╭─ Material to process

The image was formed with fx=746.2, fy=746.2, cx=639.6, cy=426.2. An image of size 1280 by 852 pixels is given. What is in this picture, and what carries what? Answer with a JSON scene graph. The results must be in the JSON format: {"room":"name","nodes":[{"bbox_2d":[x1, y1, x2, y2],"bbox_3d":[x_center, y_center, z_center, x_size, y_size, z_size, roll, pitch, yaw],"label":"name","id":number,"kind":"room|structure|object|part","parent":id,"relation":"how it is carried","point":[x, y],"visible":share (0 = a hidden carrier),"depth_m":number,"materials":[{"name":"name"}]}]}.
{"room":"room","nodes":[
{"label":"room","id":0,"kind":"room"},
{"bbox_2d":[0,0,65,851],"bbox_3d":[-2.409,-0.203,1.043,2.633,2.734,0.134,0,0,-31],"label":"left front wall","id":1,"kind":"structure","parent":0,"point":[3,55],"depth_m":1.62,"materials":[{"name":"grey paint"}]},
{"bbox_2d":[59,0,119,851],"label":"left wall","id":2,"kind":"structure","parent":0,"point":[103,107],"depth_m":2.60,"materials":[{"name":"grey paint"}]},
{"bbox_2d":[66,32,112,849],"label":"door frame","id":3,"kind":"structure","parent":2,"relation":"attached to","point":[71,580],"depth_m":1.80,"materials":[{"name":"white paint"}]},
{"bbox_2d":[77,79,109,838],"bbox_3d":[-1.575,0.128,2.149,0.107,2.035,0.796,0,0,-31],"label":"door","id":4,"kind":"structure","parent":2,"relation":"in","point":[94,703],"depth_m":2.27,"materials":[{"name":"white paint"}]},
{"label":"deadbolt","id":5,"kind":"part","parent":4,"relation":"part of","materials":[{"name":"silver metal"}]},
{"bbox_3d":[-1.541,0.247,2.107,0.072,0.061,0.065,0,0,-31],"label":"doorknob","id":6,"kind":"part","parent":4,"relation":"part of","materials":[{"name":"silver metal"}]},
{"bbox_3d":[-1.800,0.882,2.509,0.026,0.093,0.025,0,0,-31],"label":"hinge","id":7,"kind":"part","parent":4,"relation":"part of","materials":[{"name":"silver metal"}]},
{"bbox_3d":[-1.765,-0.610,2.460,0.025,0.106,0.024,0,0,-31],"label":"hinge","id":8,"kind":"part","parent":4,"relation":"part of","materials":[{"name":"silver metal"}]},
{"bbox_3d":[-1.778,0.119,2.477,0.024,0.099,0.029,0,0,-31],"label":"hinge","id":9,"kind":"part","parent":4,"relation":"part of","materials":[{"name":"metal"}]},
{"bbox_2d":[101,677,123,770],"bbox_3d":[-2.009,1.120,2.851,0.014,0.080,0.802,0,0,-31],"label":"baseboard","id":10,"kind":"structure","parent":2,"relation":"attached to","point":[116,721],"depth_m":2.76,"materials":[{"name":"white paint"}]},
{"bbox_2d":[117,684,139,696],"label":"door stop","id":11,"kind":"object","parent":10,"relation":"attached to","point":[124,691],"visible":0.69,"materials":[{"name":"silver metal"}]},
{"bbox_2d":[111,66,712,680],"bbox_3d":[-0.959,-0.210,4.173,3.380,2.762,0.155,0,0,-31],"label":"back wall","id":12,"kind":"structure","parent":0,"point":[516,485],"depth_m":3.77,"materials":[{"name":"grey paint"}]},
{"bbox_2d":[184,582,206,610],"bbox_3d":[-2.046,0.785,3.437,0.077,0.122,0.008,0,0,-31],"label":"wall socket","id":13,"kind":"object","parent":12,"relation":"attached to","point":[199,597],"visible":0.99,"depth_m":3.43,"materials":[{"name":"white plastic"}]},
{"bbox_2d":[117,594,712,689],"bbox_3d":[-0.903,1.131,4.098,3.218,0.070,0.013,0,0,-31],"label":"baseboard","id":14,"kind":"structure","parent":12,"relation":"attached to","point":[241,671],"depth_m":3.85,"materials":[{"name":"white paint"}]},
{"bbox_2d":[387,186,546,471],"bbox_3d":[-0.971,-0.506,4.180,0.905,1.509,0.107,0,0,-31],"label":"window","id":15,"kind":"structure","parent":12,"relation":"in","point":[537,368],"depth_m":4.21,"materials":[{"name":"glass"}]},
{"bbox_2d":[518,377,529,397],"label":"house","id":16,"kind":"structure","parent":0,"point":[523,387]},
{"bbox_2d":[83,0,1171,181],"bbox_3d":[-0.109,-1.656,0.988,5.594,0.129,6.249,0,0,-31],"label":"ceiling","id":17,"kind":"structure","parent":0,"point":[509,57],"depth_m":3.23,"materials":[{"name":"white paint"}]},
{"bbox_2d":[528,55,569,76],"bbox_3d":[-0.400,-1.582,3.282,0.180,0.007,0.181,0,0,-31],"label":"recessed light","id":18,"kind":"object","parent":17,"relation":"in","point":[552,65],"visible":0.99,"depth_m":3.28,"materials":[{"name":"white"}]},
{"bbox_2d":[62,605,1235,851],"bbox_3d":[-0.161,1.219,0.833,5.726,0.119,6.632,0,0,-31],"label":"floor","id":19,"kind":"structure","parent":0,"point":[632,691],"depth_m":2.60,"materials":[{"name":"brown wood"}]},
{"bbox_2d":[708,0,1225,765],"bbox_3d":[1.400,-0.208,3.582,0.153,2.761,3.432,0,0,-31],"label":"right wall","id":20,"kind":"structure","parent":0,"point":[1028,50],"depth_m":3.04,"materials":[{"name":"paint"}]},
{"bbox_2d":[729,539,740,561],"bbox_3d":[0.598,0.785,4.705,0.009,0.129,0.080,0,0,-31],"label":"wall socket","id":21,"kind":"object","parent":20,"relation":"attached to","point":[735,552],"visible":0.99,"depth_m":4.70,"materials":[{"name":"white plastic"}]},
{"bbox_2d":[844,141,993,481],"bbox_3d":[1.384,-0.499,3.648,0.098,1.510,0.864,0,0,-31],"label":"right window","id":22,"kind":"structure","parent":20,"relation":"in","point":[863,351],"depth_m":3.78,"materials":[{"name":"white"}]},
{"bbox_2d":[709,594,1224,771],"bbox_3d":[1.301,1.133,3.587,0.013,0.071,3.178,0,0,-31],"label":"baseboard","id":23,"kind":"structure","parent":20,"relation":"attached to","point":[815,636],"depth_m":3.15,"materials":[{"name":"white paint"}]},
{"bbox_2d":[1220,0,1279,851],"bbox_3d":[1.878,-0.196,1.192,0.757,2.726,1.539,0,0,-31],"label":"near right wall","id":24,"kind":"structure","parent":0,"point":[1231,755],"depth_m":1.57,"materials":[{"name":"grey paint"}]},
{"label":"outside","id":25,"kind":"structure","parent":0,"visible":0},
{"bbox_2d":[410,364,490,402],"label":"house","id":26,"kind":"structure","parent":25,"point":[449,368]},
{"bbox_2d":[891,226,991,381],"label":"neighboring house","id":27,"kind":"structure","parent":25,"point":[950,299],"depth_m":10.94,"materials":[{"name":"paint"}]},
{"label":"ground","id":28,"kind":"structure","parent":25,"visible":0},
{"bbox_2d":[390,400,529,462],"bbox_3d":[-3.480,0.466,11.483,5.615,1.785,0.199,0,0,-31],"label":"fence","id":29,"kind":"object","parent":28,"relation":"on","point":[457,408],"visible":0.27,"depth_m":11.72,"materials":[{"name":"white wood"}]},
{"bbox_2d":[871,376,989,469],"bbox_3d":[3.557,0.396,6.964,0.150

╰─

◆ Problem requirements
Return all of the material above exactly as it stands.

◆ Response to the task
The image was formed with fx=746.2, fy=746.2, cx=639.6, cy=426.2. An image of size 1280 by 852 pixels is given. What is in this picture, and what carries what? Answer with a JSON scene graph. The results must be in the JSON format: {"room":"name","nodes":[{"bbox_2d":[x1, y1, x2, y2],"bbox_3d":[x_center, y_center, z_center, x_size, y_size, z_size, roll, pitch, yaw],"label":"name","id":number,"kind":"room|structure|object|part","parent":id,"relation":"how it is carried","point":[x, y],"visible":share (0 = a hidden carrier),"depth_m":number,"materials":[{"name":"name"}]}]}.
{"room":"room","nodes":[
{"label":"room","id":0,"kind":"room"},
{"bbox_2d":[0,0,65,851],"bbox_3d":[-2.409,-0.203,1.043,2.633,2.734,0.134,0,0,-31],"label":"left front wall","id":1,"kind":"structure","parent":0,"point":[3,55],"depth_m":1.62,"materials":[{"name":"grey paint"}]},
{"bbox_2d":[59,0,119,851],"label":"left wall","id":2,"kind":"structure","parent":0,"point":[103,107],"depth_m":2.60,"materials":[{"name":"grey paint"}]},
{"bbox_2d":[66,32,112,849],"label":"door frame","id":3,"kind":"structure","parent":2,"relation":"attached to","point":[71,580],"depth_m":1.80,"materials":[{"name":"white paint"}]},
{"bbox_2d":[77,79,109,838],"bbox_3d":[-1.575,0.128,2.149,0.107,2.035,0.796,0,0,-31],"label":"door","id":4,"kind":"structure","parent":2,"relation":"in","point":[94,703],"depth_m":2.27,"materials":[{"name":"white paint"}]},
{"label":"deadbolt","id":5,"kind":"part","parent":4,"relation":"part of","materials":[{"name":"silver metal"}]},
{"bbox_3d":[-1.541,0.247,2.107,0.072,0.061,0.065,0,0,-31],"label":"doorknob","id":6,"kind":"part","parent":4,"relation":"part of","materials":[{"name":"silver metal"}]},
{"bbox_3d":[-1.800,0.882,2.509,0.026,0.093,0.025,0,0,-31],"label":"hinge","id":7,"kind":"part","parent":4,"relation":"part of","materials":[{"name":"silver metal"}]},
{"bbox_3d":[-1.765,-0.610,2.460,0.025,0.106,0.024,0,0,-31],"label":"hinge","id":8,"kind":"part","parent":4,"relation":"part of","materials":[{"name":"silver metal"}]},
{"bbox_3d":[-1.778,0.119,2.477,0.024,0.099,0.029,0,0,-31],"label":"hinge","id":9,"kind":"part","parent":4,"relation":"part of","materials":[{"name":"metal"}]},
{"bbox_2d":[101,677,123,770],"bbox_3d":[-2.009,1.120,2.851,0.014,0.080,0.802,0,0,-31],"label":"baseboard","id":10,"kind":"structure","parent":2,"relation":"attached to","point":[116,721],"depth_m":2.76,"materials":[{"name":"white paint"}]},
{"bbox_2d":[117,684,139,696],"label":"door stop","id":11,"kind":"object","parent":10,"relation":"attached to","point":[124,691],"visible":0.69,"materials":[{"name":"silver metal"}]},
{"bbox_2d":[111,66,712,680],"bbox_3d":[-0.959,-0.210,4.173,3.380,2.762,0.155,0,0,-31],"label":"back wall","id":12,"kind":"structure","parent":0,"point":[516,485],"depth_m":3.77,"materials":[{"name":"grey paint"}]},
{"bbox_2d":[184,582,206,610],"bbox_3d":[-2.046,0.785,3.437,0.077,0.122,0.008,0,0,-31],"label":"wall socket","id":13,"kind":"object","parent":12,"relation":"attached to","point":[199,597],"visible":0.99,"depth_m":3.43,"materials":[{"name":"white plastic"}]},
{"bbox_2d":[117,594,712,689],"bbox_3d":[-0.903,1.131,4.098,3.218,0.070,0.013,0,0,-31],"label":"baseboard","id":14,"kind":"structure","parent":12,"relation":"attached to","point":[241,671],"depth_m":3.85,"materials":[{"name":"white paint"}]},
{"bbox_2d":[387,186,546,471],"bbox_3d":[-0.971,-0.506,4.180,0.905,1.509,0.107,0,0,-31],"label":"window","id":15,"kind":"structure","parent":12,"relation":"in","point":[537,368],"depth_m":4.21,"materials":[{"name":"glass"}]},
{"bbox_2d":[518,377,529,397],"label":"house","id":16,"kind":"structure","parent":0,"point":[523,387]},
{"bbox_2d":[83,0,1171,181],"bbox_3d":[-0.109,-1.656,0.988,5.594,0.129,6.249,0,0,-31],"label":"ceiling","id":17,"kind":"structure","parent":0,"point":[509,57],"depth_m":3.23,"materials":[{"name":"white paint"}]},
{"bbox_2d":[528,55,569,76],"bbox_3d":[-0.400,-1.582,3.282,0.180,0.007,0.181,0,0,-31],"label":"recessed light","id":18,"kind":"object","parent":17,"relation":"in","point":[552,65],"visible":0.99,"depth_m":3.28,"materials":[{"name":"white"}]},
{"bbox_2d":[62,605,1235,851],"bbox_3d":[-0.161,1.219,0.833,5.726,0.119,6.632,0,0,-31],"label":"floor","id":19,"kind":"structure","parent":0,"point":[632,691],"depth_m":2.60,"materials":[{"name":"brown wood"}]},
{"bbox_2d":[708,0,1225,765],"bbox_3d":[1.400,-0.208,3.582,0.153,2.761,3.432,0,0,-31],"label":"right wall","id":20,"kind":"structure","parent":0,"point":[1028,50],"depth_m":3.04,"materials":[{"name":"paint"}]},
{"bbox_2d":[729,539,740,561],"bbox_3d":[0.598,0.785,4.705,0.009,0.129,0.080,0,0,-31],"label":"wall socket","id":21,"kind":"object","parent":20,"relation":"attached to","point":[735,552],"visible":0.99,"depth_m":4.70,"materials":[{"name":"white plastic"}]},
{"bbox_2d":[844,141,993,481],"bbox_3d":[1.384,-0.499,3.648,0.098,1.510,0.864,0,0,-31],"label":"right window","id":22,"kind":"structure","parent":20,"relation":"in","point":[863,351],"depth_m":3.78,"materials":[{"name":"white"}]},
{"bbox_2d":[709,594,1224,771],"bbox_3d":[1.301,1.133,3.587,0.013,0.071,3.178,0,0,-31],"label":"baseboard","id":23,"kind":"structure","parent":20,"relation":"attached to","point":[815,636],"depth_m":3.15,"materials":[{"name":"white paint"}]},
{"bbox_2d":[1220,0,1279,851],"bbox_3d":[1.878,-0.196,1.192,0.757,2.726,1.539,0,0,-31],"label":"near right wall","id":24,"kind":"structure","parent":0,"point":[1231,755],"depth_m":1.57,"materials":[{"name":"grey paint"}]},
{"label":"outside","id":25,"kind":"structure","parent":0,"visible":0},
{"bbox_2d":[410,364,490,402],"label":"house","id":26,"kind":"structure","parent":25,"point":[449,368]},
{"bbox_2d":[891,226,991,381],"label":"neighboring house","id":27,"kind":"structure","parent":25,"point":[950,299],"depth_m":10.94,"materials":[{"name":"paint"}]},
{"label":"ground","id":28,"kind":"structure","parent":25,"visible":0},
{"bbox_2d":[390,400,529,462],"bbox_3d":[-3.480,0.466,11.483,5.615,1.785,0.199,0,0,-31],"label":"fence","id":29,"kind":"object","parent":28,"relation":"on","point":[457,408],"visible":0.27,"depth_m":11.72,"materials":[{"name":"white wood"}]},
{"bbox_2d":[871,376,989,469],"bbox_3d":[3.557,0.396,6.964,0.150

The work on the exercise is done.